Bilingualism
Ireland has about 800,000 people with some degree of hearing loss. This includes 2,590 Deaf native ISL users – and the senior population. About 2,600 deaf/hard-of-hearing children are currently in the education system. Of this total, 90% attend mainstream schools, with 10% at specialist schools.
With cochlear implants, deaf children can be fluent in one or more spoken languages (whether sign is used). This is a new form of bilingualism!
Read this >> The deaf culture versus the oral-only debate
Sign language has a very different syntax to written English, so any users may be learning two languages at the same time during their school years. One language may be best for children with implants (Leiden, 2012).
English can be the second language in bilingualism, which means literacy in deaf children and adults need more work and sustained practice to develop. Many families prefer to use listening-and-speaking as their model language.

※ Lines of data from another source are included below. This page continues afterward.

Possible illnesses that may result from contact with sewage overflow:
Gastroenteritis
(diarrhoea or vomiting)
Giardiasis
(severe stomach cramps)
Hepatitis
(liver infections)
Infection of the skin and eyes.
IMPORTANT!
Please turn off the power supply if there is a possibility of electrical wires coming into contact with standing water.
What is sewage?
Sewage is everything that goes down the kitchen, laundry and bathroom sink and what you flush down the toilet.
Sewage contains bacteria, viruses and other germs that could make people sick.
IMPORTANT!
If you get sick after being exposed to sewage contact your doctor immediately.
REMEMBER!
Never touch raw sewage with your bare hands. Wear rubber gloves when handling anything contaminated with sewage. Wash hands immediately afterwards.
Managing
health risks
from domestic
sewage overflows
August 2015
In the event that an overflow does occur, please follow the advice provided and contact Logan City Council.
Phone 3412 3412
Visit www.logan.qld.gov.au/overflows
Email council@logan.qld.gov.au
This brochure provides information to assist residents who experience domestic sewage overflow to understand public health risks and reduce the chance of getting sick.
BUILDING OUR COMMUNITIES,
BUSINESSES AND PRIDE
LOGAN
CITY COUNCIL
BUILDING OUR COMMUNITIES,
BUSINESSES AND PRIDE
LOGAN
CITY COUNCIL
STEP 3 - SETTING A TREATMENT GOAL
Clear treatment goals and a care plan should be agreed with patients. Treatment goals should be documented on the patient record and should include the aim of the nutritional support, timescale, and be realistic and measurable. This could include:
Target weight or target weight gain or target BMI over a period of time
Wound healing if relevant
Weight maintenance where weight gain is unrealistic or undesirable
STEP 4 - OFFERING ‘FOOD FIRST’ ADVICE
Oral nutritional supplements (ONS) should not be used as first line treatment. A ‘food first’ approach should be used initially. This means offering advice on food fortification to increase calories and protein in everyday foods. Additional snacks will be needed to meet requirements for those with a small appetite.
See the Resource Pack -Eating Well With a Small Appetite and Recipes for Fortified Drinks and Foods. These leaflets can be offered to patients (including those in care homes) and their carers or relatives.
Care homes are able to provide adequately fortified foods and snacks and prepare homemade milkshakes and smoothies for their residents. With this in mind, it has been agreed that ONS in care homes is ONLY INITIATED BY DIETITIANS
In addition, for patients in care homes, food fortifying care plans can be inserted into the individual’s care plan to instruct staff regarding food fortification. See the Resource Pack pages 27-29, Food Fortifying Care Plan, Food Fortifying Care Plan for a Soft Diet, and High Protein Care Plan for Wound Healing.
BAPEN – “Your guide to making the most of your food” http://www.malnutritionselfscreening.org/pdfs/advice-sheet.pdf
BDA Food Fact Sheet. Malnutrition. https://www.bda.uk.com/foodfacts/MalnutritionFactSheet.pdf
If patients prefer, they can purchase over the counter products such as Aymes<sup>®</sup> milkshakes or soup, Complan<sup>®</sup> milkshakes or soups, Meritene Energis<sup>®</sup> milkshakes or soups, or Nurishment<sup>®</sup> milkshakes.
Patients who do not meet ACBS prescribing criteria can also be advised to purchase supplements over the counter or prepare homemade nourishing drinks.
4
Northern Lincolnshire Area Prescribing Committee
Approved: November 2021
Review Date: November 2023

Bilingualism (simultaneous teaching of sign language AND English) is used at some schools in the Nordic countries.
Ireland’s Model School for the Deaf in Dublin closed in the Noughties. This school taught children primarily in ISL with English as a second language.
Gallaudet University in the US also promotes bilingualism: a 2007 research project was entitled Bilingualism in International Deaf Education.
In the US, educational software is widely used to teach bilingualism.
Interactive software and animated, web-based avatars (characters) are also emerging in the US to support real-world and virtual teaching.